● DATA
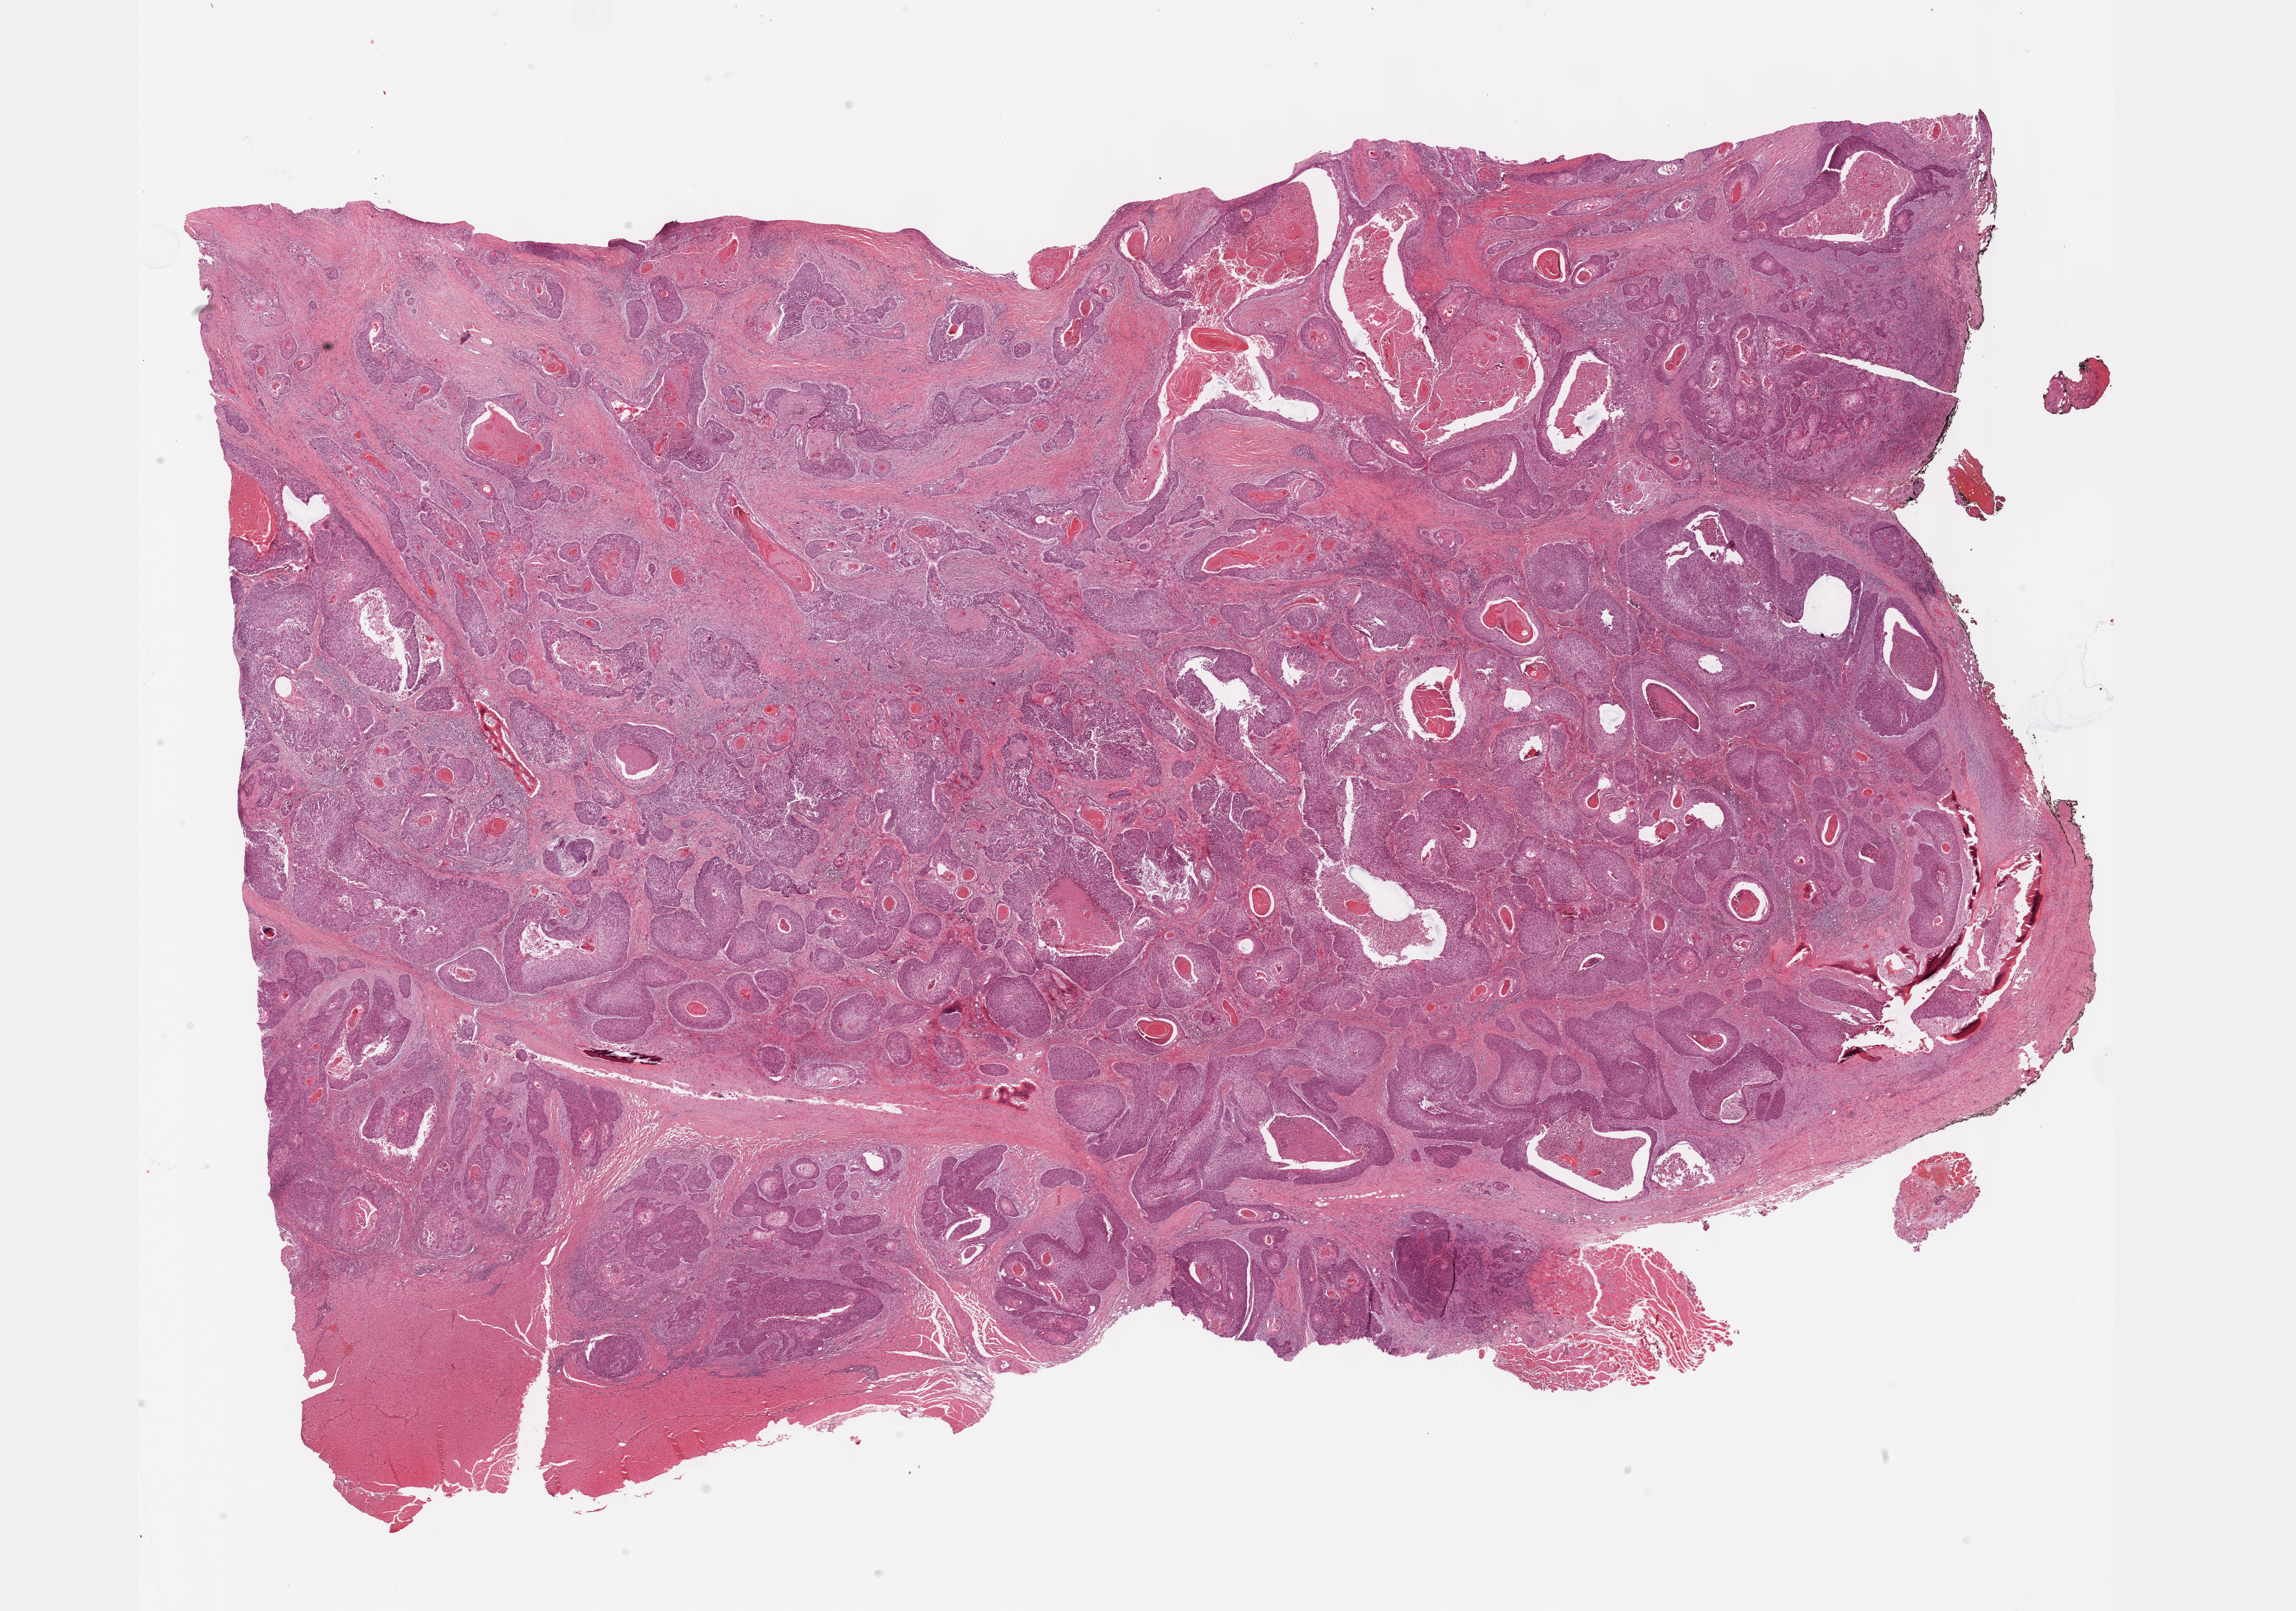
H&E whole-slide image, shown as a low-resolution overview of the whole scanned area (about 25.1 x 17.6 mm), FFPE section, head and neck, primary tumour sample. Male patient; age at initial diagnosis 80 years. Histologic grade: G2 (moderately differentiated).
AJCC pathologic stage: IVA (7th edition). Pathologic diagnosis: Squamous cell carcinoma, NOS (larynx, NOS). Laterality: left.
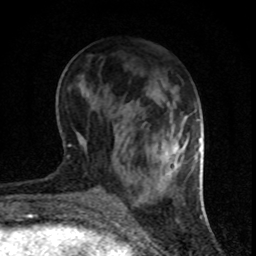
Breast MRI (dynamic contrast-enhanced), one axial slice. Slice 30 of 80 in the series (ordered by position). Cropped to one breast. Dynamic contrast-enhanced series, time point 2 of 8 at this slice position (early post-contrast). 1.5 T. TE 4.2 ms, TR 7.1 ms. 2 mm slice thickness. 256 × 256 image matrix, field of view 140 × 140 mm. Female patient.
Outlined on this slice (semi-automatically segmented with operator editing):
- enhancing-tissue mask used for the functional tumour volume (all voxels passing the contrast-enhancement thresholds inside the analysis volume; usually the tumour): bounding box <176,144,179,150> (left, top, right, bottom; pixels)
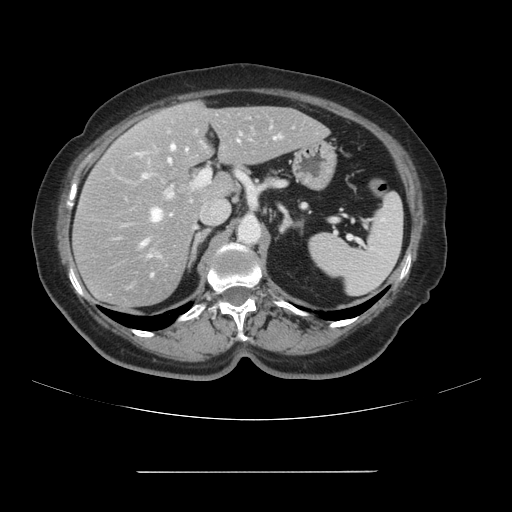
Contrast-enhanced abdominal CT, one axial slice. Position 61 of 111 along the scan axis. Intravenous contrast given. Soft-tissue window (W 400 / L 40 HU). 512 × 512 image matrix. From the clinical record (not read from this slice): patient: female, age 74 years at operation; diagnosis: colorectal cancer liver metastases, imaged before liver resection; multiple liver metastases: yes.
Outlined on this slice (expert manual segmentation):
- hepatic veins: bounding box (x1, y1, x2, y2) in pixels: (142, 136, 278, 256)
- liver: (74, 102, 327, 309)
- planned liver remnant (the part of the liver to remain after resection): (146, 102, 327, 198)
- portal vein (with intrahepatic branches): (141, 120, 319, 199)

● WHAT TO DO
Copy all lines of the records that have the string "enhanced" in them.

● EXPECTED OUTPUT
Breast MRI (dynamic contrast-enhanced), one axial slice. Slice 30 of 80 in the series (ordered by position). Cropped to one breast. Dynamic contrast-enhanced series, time point 2 of 8 at this slice position (early post-contrast). 1.5 T. TE 4.2 ms, TR 7.1 ms. 2 mm slice thickness. 256 × 256 image matrix, field of view 140 × 140 mm. Female patient.
Contrast-enhanced abdominal CT, one axial slice. Position 61 of 111 along the scan axis. Intravenous contrast given. Soft-tissue window (W 400 / L 40 HU). 512 × 512 image matrix. From the clinical record (not read from this slice): patient: female, age 74 years at operation; diagnosis: colorectal cancer liver metastases, imaged before liver resection; multiple liver metastases: yes.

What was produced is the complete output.